Dilara ATEŞ


DAİMA ÖĞRENMENİN PEŞİNDEN GİDİN

“Öğrenmenin yaşı yoktur.”


“Öğrenmenin yaşı yoktur.” 

İnsan sürekli gelişen, değişen ve içinde bulunduğu şartlara uyum sağlayan tek varlıktır. 

İşte bu sebeple insanoğlunun hayatının her evresinde bir şeyler öğrenmesi şaşırtıcı değildir. 

Çünkü her birey için her yaşta öğrenilecek yeni bir bilinmeyenler vardır.

Hangimiz diyebiliriz “her şeyi biliyorum.” Diye. Bence hiç kimse…

Sebebi ise hayat sürekli öğreten ve öğrenileceklerin konusu hiç bitmeyen kocaman bir okul gibidir. 

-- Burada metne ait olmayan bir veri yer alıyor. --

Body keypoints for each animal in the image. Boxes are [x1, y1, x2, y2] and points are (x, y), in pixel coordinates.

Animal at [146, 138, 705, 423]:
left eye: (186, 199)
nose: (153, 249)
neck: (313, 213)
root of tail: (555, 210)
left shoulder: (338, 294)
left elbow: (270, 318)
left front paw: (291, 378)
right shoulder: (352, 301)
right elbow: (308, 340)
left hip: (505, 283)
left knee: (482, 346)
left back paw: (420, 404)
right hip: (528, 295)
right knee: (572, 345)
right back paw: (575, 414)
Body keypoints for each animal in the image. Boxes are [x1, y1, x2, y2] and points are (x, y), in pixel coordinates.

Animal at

Zaman zaman “bu yaştan sonra olur mu? Kim uğraşacak!” lafını etrafımızdaki insanlardan illa ki duymuşuzdur. Oysaki bu sorular başarısızlığın altın anahtarıdır.

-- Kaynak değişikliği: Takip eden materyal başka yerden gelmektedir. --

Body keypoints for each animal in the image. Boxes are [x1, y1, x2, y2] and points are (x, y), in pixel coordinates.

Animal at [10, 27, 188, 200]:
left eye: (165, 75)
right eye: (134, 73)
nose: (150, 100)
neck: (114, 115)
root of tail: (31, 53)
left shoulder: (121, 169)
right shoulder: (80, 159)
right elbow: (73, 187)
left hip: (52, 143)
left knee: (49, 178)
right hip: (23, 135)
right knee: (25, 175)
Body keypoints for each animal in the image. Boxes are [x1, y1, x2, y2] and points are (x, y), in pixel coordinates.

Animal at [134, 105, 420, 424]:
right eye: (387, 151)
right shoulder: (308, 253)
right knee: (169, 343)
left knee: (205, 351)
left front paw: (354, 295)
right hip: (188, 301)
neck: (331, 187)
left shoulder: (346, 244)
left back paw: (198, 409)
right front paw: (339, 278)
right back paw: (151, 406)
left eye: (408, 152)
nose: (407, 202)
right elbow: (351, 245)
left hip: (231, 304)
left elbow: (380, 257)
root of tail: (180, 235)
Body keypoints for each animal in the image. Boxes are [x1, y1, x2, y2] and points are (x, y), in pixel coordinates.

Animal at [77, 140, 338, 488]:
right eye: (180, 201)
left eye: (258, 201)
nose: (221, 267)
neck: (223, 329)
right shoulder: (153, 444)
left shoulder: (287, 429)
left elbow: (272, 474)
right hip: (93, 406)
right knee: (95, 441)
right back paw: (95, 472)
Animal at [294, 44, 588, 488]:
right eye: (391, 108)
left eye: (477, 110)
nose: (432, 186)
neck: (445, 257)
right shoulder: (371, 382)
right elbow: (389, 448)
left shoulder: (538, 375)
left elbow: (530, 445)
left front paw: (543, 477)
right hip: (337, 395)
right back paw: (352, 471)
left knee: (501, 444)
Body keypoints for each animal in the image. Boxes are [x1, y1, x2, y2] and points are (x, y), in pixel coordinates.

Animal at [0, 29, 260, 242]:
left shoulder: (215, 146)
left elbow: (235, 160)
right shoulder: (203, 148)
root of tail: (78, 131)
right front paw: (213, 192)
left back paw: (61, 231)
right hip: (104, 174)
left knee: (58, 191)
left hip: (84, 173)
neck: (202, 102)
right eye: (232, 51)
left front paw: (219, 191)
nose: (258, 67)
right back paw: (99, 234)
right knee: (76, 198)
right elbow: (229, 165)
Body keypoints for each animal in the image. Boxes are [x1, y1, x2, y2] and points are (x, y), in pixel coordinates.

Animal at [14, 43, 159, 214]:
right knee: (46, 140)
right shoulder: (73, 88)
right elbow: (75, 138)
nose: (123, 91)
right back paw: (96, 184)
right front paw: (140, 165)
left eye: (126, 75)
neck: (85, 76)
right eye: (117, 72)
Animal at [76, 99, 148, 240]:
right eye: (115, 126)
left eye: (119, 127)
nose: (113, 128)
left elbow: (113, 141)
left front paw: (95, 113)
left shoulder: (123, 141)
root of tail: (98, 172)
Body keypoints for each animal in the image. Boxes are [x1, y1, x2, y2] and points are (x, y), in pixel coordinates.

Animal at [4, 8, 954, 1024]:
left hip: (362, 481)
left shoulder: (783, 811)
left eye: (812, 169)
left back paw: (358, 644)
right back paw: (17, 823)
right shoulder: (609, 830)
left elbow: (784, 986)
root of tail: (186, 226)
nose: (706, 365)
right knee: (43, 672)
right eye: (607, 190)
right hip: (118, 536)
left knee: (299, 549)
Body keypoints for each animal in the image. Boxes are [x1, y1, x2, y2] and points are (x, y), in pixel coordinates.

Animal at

Her yaştan sonra öğrenme olur.

Örneğin; Rus edebiyatının dünyaya kazandırdığı en büyük miraslardan biri olan Tolstoy bisiklet sürmeye 67 yaşında başlar. Tolstoy, yedi yaşındaki oğlu Vanichka’yı kaybetmenin acısını yaşarken Moskova Bisiklet Sevenler Derneği tarafından kendisine bir bisiklet hediye edilir. 

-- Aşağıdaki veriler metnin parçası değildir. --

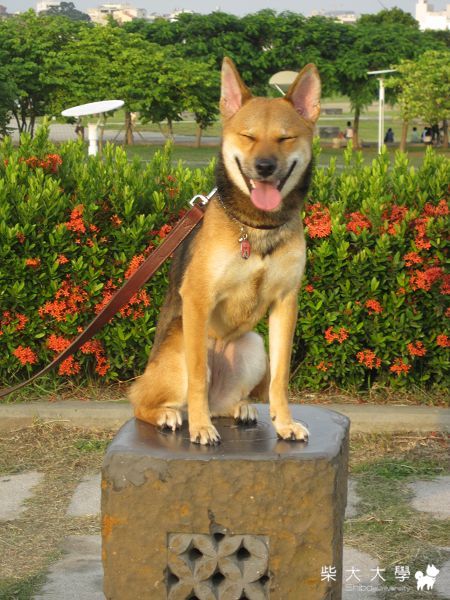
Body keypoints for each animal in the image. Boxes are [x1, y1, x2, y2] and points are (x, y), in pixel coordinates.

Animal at [129, 57, 321, 445]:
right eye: (248, 136)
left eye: (285, 138)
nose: (264, 167)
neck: (256, 226)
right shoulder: (198, 299)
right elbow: (198, 379)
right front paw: (201, 428)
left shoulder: (286, 303)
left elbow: (280, 378)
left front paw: (284, 423)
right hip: (178, 351)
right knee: (147, 400)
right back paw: (171, 415)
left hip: (254, 346)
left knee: (225, 400)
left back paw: (240, 408)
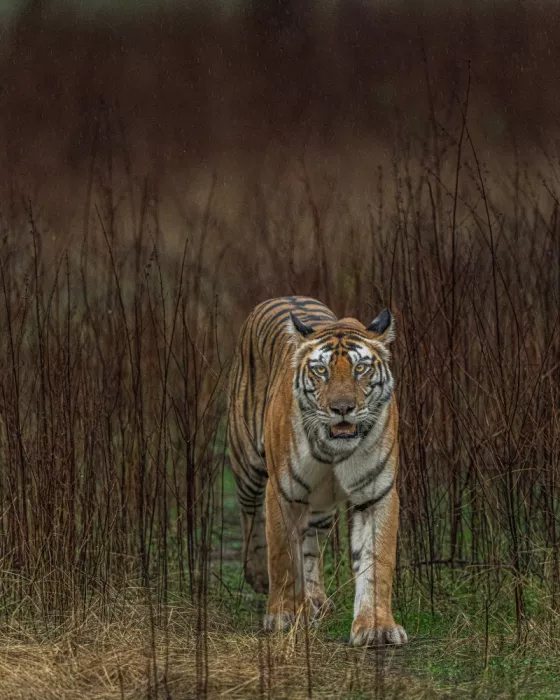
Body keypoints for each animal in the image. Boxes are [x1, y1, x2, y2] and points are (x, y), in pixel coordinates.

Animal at [227, 296, 407, 646]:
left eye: (360, 369)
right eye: (321, 370)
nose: (342, 409)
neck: (334, 448)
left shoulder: (375, 494)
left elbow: (376, 561)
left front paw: (376, 627)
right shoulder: (284, 492)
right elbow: (283, 556)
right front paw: (283, 616)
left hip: (321, 505)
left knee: (310, 545)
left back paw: (314, 601)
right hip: (247, 462)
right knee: (250, 514)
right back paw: (259, 577)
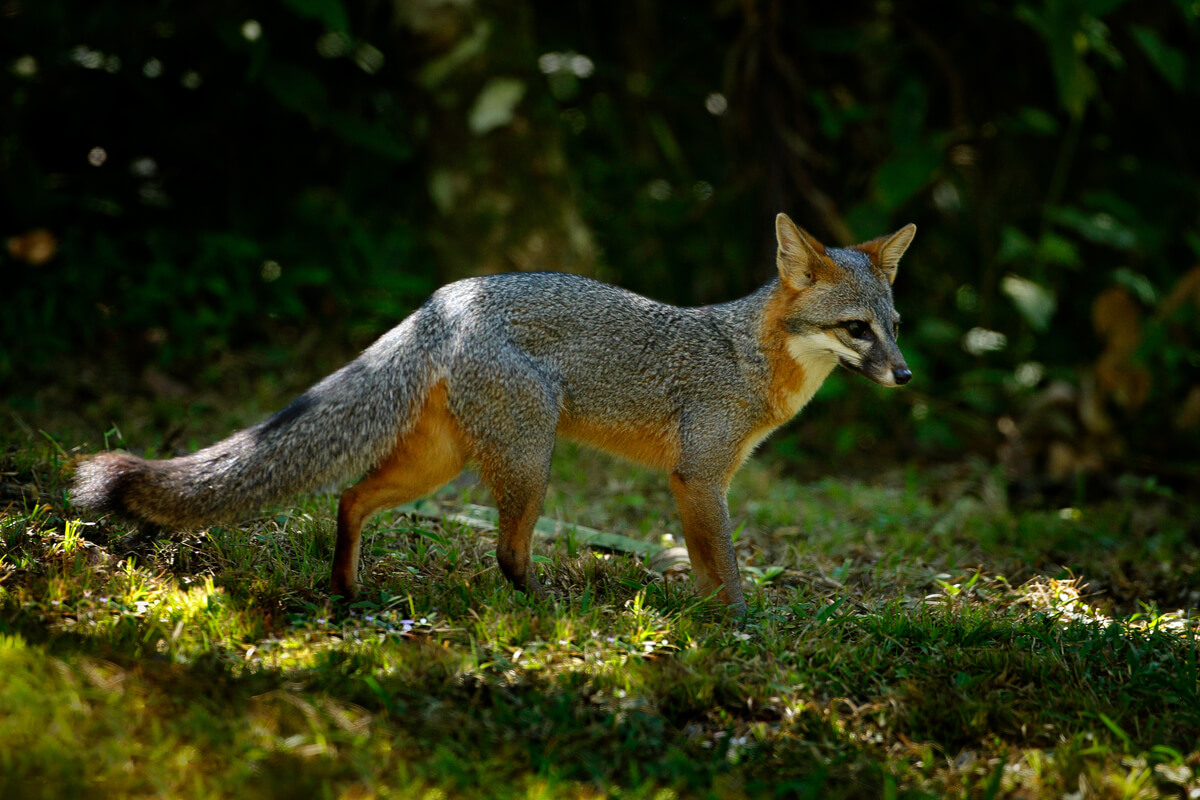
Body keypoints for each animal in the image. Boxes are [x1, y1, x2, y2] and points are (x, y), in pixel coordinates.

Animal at [72, 214, 915, 614]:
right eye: (856, 330)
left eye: (896, 325)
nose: (905, 375)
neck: (749, 355)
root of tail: (444, 299)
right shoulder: (698, 478)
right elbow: (728, 575)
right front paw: (739, 630)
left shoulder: (701, 485)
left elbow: (709, 574)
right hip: (531, 464)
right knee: (506, 554)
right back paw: (554, 610)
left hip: (441, 462)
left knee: (350, 497)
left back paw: (346, 591)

Birkaç denemenin ardından bisiklet sürmeyi öğrenen Tolstoy bu yeni ulaşım aracını pek sever. 

İşte, “öğrenmenin yaşı yoktur” sözünün vücut bulmuş halidir Tolstoy. 

İster 20 yaşında ister 80 yaşında olsun, değişime ve öğrenmeye kapalı olan kişi yaşlıdır.

Öğrenmeyi sürdürüp değişime açık olan ise daima genç kalır. 

Kaç yaşına gelirsek gelelim, kendimizi geliştirmekten ve kişisel gelişimimize yatırım yapmaktan asla vazgeçmemeliyiz. 

Unutmayın ki; “Öğrenmeyi bıraktığımız gün, bilin ki çürümeye başladığımız gündür.”